What you are asked to do>
One figure is the whole answer: the number of lines below that contain the word "علوم".

Provided records>
+++++

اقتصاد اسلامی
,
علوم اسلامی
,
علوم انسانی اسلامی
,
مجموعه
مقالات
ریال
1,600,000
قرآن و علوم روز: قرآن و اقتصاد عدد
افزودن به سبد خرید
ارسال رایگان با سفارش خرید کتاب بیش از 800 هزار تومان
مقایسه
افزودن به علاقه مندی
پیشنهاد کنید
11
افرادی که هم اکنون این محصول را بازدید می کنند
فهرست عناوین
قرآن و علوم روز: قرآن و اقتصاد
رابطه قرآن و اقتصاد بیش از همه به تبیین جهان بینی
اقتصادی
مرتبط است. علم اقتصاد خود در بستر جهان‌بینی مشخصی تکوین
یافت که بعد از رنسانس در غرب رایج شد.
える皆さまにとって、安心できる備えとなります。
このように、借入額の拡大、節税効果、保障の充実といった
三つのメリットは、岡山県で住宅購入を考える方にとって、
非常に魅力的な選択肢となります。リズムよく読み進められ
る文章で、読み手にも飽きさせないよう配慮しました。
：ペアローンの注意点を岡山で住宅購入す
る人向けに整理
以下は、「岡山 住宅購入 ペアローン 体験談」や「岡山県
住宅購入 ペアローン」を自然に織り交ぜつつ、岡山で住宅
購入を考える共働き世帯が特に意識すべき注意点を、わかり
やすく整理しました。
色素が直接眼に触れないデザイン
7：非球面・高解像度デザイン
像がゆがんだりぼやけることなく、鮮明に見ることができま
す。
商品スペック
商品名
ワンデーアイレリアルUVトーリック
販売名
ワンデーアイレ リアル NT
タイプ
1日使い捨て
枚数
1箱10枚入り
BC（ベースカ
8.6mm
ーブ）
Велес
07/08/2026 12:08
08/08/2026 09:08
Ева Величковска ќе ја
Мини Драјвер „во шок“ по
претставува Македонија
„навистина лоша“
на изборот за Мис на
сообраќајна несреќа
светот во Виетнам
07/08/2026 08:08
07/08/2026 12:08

+++++

Exercise solution>
4